Death games: Fetus shot in head in utero
The doctor, David Nott, said that he began noticing the phenomenon after identifying certain trends in the victims he was treating: "One day we'd have pregnant women being brought in with gunshot wounds to the uterus. Not just one or two, but seven or eight, which meant to me they (the snipers) must be targeting pregnant women.
"And the following day, we would get people coming in with chest wounds to the right side of the chest. The next day it would be the left side and no other injuries. Then it would be groin… so it seemed to me that there was a death game going on with the snipers," Dr. Nott said.
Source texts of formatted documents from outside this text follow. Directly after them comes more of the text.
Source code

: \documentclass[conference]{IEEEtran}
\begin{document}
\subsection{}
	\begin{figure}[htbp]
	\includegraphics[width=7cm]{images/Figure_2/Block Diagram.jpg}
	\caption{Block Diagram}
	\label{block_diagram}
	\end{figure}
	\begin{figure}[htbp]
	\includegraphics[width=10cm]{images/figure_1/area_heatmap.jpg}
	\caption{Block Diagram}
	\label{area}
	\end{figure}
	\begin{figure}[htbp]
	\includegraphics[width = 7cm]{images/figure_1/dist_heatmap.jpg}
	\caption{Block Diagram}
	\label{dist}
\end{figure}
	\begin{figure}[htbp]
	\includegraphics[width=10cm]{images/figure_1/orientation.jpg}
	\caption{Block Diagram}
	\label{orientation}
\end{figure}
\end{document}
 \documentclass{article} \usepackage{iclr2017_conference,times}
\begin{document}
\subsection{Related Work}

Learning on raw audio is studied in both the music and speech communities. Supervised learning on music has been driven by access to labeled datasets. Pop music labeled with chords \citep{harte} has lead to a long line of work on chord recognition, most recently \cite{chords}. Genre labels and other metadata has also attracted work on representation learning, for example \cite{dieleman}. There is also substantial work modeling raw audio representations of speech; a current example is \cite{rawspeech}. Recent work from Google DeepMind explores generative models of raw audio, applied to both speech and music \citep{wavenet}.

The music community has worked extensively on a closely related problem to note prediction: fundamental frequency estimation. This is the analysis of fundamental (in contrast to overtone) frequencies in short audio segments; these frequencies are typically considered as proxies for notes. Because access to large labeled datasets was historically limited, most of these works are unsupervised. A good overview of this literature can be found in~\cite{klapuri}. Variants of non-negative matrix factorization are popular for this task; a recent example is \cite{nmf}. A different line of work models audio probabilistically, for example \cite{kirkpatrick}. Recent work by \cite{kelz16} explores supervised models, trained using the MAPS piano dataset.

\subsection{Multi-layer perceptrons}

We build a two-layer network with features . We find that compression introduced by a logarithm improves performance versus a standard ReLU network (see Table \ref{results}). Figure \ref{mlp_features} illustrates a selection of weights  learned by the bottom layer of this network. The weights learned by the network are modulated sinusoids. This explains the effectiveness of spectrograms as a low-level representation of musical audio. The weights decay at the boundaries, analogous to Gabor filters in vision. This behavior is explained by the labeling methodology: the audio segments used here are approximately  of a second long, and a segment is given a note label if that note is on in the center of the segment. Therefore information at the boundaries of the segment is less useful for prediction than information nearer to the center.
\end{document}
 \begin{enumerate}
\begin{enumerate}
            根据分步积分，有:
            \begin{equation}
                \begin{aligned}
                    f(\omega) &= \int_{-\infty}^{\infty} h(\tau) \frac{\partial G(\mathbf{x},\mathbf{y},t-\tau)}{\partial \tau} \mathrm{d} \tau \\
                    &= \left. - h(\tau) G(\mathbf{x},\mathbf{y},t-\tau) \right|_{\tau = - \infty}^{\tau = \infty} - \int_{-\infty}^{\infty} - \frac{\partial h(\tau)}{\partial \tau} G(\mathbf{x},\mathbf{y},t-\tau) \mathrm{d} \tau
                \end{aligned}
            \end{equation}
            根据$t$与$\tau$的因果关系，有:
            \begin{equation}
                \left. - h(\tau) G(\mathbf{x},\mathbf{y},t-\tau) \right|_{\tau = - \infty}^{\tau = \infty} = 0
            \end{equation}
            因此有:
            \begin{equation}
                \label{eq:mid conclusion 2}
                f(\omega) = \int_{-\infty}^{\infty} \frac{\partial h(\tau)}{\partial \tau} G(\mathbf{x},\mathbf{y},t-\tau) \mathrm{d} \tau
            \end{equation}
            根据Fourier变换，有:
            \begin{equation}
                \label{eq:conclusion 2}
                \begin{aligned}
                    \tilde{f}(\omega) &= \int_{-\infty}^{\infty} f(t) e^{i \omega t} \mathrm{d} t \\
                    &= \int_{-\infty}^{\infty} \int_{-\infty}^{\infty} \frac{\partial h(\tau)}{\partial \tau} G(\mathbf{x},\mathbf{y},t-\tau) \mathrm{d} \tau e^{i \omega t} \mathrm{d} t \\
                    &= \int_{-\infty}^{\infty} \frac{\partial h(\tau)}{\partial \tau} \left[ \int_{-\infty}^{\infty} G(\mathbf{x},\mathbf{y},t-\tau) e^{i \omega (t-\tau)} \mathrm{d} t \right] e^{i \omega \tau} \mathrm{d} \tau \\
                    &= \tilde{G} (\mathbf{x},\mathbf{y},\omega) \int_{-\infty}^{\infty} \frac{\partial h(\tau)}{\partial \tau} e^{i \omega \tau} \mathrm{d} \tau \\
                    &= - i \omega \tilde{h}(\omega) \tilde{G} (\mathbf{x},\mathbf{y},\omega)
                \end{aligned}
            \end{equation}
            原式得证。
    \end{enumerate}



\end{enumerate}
Nott is convinced the snipers are playing with their victims, specifically with the attempt of wounding them:
"Most of the victims are woman and children. I've seen very few fighters since I've been here. There are gunshot wounds to the groin, chest and abdomen but very few wounds to the head, so it means sometimes the snipers are out there to wound and hurt people rather than to kill them outright."
According to the Daily Mail, as part of the sniper games, snipers receive a cigarette for every such hit.
"It's pitiful because we receive cases of pregnant ladies who are shot in the uterus and removing dead babies from the uterus is a very unpleasant experience," Nott told ITV.
Meanwhile, in a strongly-worded statement, US State Department spokesperson Jen Psaki condemned the regime's continued siege of Ghouta and other Damascus suburbs, such as Mouadimiya, citing attacks on humanitarian aid convoys.
There were now "unprecedented reports of children dying of malnutrition-related causes in areas that are only a few miles from Bashar Assad's palace in Damascus," Psaki said.
She added that the "people of Mouadimiya have been without basic necessities for nearly a year, and the regime's deliberate prevention of the delivery of lifesaving humanitarian supplies to thousands of civilians is unconscionable."
"We call on the Syrian regime to immediately approve relief convoys into these areas," the spokesperson said.
Psaki also warned the Assad regime against using limited evacuations of some civilians as "an excuse to attack those residents who remain behind. Those who are responsible for atrocities in the Damascus suburbs and across Syria must be identified and held accountable," she said.
Saturday, at least 16 soldiers were killed in a car bomb attack and fighting that followed between Syrian government forces and Islamist rebels near, a monitoring group said.
The bombing, carried out by a suicide bomber from the al-Qaeda-linked Al-Nusra Front, triggered heavy fighting at a key checkpoint between the rebel-held town of Mleha and Jaramana, a pro-regime area populated by Christians and Muslim Druze, said the Syrian Observatory for Human Rights.